Please edit the records below by changing "Contact us" to "Get in touch", and leave everything else as it is.

(Transcribed page contents)
☆ ☆ ☆
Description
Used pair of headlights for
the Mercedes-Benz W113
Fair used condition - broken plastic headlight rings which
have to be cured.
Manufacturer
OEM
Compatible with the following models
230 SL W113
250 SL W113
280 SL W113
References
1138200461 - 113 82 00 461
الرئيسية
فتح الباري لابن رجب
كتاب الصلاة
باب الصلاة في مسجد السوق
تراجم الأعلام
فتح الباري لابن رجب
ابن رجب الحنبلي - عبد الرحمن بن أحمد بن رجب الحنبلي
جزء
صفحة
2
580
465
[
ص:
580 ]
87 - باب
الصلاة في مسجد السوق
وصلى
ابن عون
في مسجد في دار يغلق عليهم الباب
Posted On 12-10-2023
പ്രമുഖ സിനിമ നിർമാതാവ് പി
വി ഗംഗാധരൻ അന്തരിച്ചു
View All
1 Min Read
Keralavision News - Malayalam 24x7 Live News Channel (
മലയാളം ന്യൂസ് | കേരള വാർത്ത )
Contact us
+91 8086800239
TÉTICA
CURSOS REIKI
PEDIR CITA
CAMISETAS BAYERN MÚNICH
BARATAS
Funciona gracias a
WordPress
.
☆ ☆ ☆
■ RESPONSE BELOW:
Description
Used pair of headlights for
the Mercedes-Benz W113
Fair used condition - broken plastic headlight rings which
have to be cured.
Manufacturer
OEM
Compatible with the following models
230 SL W113
250 SL W113
280 SL W113
References
1138200461 - 113 82 00 461
الرئيسية
فتح الباري لابن رجب
كتاب الصلاة
باب الصلاة في مسجد السوق
تراجم الأعلام
فتح الباري لابن رجب
ابن رجب الحنبلي - عبد الرحمن بن أحمد بن رجب الحنبلي
جزء
صفحة
2
580
465
[
ص:
580 ]
87 - باب
الصلاة في مسجد السوق
وصلى
ابن عون
في مسجد في دار يغلق عليهم الباب
Posted On 12-10-2023
പ്രമുഖ സിനിമ നിർമാതാവ് പി
വി ഗംഗാധരൻ അന്തരിച്ചു
View All
1 Min Read
Keralavision News - Malayalam 24x7 Live News Channel (
മലയാളം ന്യൂസ് | കേരള വാർത്ത )
Get in touch
+91 8086800239
TÉTICA
CURSOS REIKI
PEDIR CITA
CAMISETAS BAYERN MÚNICH
BARATAS
Funciona gracias a
WordPress
.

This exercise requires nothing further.